Tenho
pensado – e escrito - muito sobre o tempo, para ser mais exata, sobre as horas
e os minutos que tem sido o algoz da sociedade moderna, nem o bebê no útero tem
liberdade, pois nasce com as horas contadas.
Resolvi dar um basta neste assunto e seguir com minha
viagem.
A vida fora de casa sempre me pareceu libertadora, mas
agora, beirando o fim da adolescência, intuo que essa seja uma realidade
esmagadora; a cidade é a selva e somos tanto presas quanto caçadores, tentando
sobreviver e prosperar. Vivemos tentando conseguir equilíbrio na linha que
separa morte e vida - acabei de falar sobre vida. Que sei eu sobre a vida?
Quiçá sobre morte! (risos). Aulas de filosofia durante 50 minutos não são de
grande ajuda para desvendar sobre ambas quando houve mentes que criaram teorias
durante séculos. Ai! Quem sou eu? Estou me descobrindo, creio que estarei nesta
missão até o fim.

* **Dados fornecidos**:
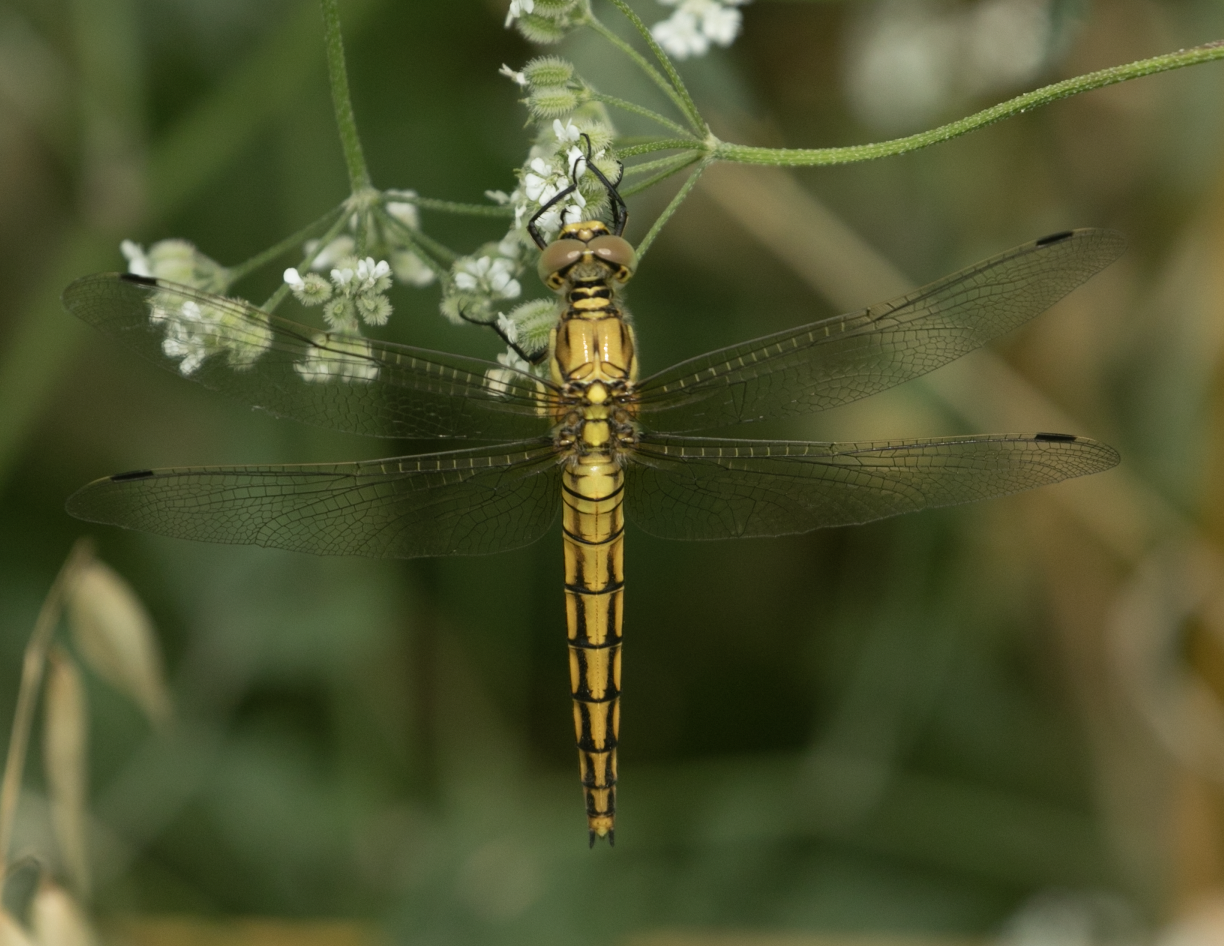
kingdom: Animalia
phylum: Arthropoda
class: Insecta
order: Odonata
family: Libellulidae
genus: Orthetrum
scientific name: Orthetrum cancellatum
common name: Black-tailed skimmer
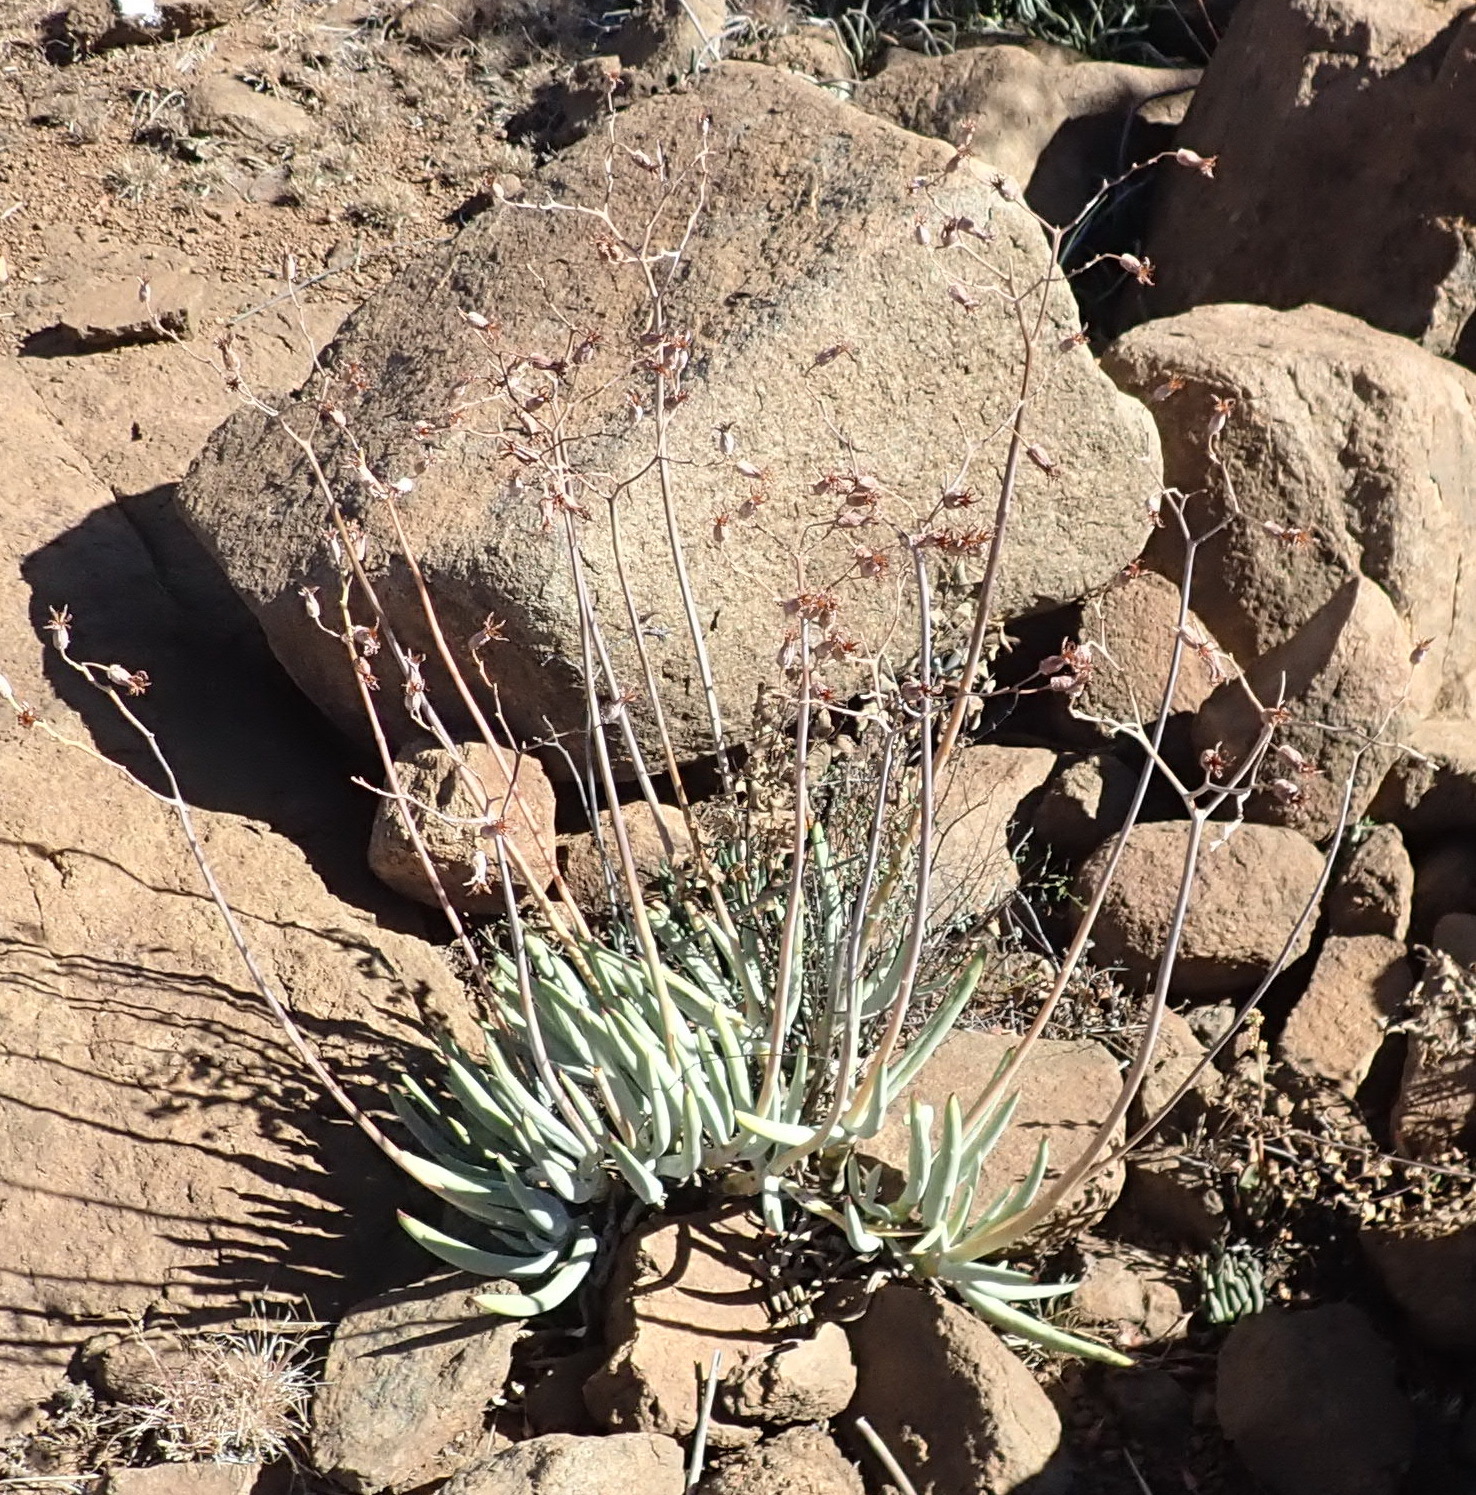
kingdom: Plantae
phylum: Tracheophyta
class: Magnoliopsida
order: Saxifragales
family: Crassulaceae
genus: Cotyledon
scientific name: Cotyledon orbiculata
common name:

* **Instruções do exercício**:
a - Segundo o trecho sobre o tempo, quanto duram as aulas de filosofia?
b - Por favor, retome o trecho sobre o tempo e continue-o a partir da última frase.

* **Respostas numeradas**:
a - Duram 50 minutos.

b -
O
medo que me assalta no despertar de cada manhã: como sobreviver à vida? Tento
não chorar quando chego em casa, porque choro silencioso dói mais e não há
travesseiro macio o suficiente que consiga
confortar, então penso que se fizer uma escolha errada, uma loucura que seja e
não aguentar... Como quando meu peito aperta e não consigo puxar o ar para os
pulmões. O mundo que criei com páginas de livros e sonhos está desmoronando.
“Deixamos de ser criança quando a razão nos
paralisa, quando nos sentimos diretores do filme em que atuamos, olhos externos
racionalizando cada gesto”, Humberto Gessinger sempre com a razão. Mas eu estou
errada nesta vida. Um ser estranho perdido num mundo solitário.